19. The device as in claim 1, wherein the capture segment comprises a material to attract a thrombus.

20. The device as in claim 19, wherein the material is selected from a group consisting of: an ionic charge, brushes, and filaments.

21. The device as in claim 1, further comprising:

a thrombus dissolving drug coated on the capture segment.

22. The device as in claim 1, wherein the core wire, outer sheath, and capture segment are configured to allow for infusion of drugs from the proximal end of the outer sheath to the distal end of the outer sheath.

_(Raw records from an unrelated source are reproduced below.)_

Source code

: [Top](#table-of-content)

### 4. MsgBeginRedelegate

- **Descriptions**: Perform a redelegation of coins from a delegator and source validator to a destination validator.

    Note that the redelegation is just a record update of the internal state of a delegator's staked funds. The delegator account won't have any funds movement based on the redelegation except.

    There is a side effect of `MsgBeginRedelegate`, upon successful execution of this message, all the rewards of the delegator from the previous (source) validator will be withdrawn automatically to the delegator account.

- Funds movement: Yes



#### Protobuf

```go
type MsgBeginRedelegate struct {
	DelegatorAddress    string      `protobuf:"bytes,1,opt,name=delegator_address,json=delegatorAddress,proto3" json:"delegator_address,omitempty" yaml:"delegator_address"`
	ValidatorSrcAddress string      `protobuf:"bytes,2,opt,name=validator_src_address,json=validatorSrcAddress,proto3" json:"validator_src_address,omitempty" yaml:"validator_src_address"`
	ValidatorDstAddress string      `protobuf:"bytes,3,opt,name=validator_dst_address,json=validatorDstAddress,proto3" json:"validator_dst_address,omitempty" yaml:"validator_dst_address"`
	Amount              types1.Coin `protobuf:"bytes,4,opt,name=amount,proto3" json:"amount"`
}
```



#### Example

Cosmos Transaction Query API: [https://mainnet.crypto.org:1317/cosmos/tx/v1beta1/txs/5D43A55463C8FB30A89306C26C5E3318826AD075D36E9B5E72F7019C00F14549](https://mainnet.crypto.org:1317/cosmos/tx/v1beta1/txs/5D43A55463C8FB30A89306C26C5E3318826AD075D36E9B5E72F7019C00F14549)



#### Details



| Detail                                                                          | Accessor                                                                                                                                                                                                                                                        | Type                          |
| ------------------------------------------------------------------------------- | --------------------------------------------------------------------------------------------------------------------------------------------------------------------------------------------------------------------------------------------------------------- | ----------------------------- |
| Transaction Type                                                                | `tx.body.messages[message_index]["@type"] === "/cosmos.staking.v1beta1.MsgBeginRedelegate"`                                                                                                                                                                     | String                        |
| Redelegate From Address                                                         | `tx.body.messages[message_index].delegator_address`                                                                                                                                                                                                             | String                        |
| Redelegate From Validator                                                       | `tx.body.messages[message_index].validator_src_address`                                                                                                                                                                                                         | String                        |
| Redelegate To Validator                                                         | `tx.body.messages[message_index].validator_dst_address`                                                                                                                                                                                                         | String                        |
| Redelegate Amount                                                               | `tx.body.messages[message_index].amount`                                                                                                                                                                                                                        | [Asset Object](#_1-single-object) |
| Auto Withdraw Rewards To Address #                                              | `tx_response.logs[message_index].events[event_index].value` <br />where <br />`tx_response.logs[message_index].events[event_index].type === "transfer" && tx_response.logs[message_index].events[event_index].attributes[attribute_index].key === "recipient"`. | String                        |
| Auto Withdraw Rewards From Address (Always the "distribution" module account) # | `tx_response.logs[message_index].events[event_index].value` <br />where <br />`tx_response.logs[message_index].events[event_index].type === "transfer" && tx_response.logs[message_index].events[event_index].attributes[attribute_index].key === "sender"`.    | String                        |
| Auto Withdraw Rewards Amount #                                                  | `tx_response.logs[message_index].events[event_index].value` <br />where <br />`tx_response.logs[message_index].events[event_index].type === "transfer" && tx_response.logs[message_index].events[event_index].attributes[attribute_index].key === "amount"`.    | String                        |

23. A method for use with a small-diameter material-removal device having a thin-walled outer sheath including a proximal end and a distal end, the device further having a core wire having a proximal end and a distal end, the core wire having an opposing actuator handle at the proximal end that extends from the proximal end of the sheath, the device further having a capture segment having a proximal end attached to the distal end of the sheath and a distal end attached to the distal end of the core wire, the capture segment having a collapsed state and an expanded state of a predetermined shape, the method comprising:

applying axial movement to the handle to cause the capture segment to controllably expand between the collapsed state and the expanded state;

penetrating a material within a blood vessel with the capture segment in the collapsed state; and

engaging the material with the capture segment, wherein the capture segment remains in the expanded state to move the material.

24. The method as in claim 23, further comprising:

removing the material from the blood vessel with the capture segment in the expanded state.

25. The method as in claim 23, further comprising:

securing the capture segment in one of either the collapsed state or the expanded state.

26. A method of making small-diameter material-removal device, comprising:

providing a thin-walled outer sheath including a proximal end and a distal end;

inserting a core wire into the outer sheath, the core wire having a proximal end and a distal end, the core wire having an opposing actuator handle at the proximal end that extends from the proximal end of the sheath;

constructing a capture segment having a distal end and a proximal end, the capture segment having a collapsed state and an expanded state of a predetermined shape;

attaching a capture segment at a proximal end to the distal end of the sheath; and

attaching a distal end of the capture segment to the distal end of the core wire, the capture segment and the core wire being constructed and arranged so that applying axial movement to the handle causes the capture segment to controllably expand between the collapsed state and the expanded state.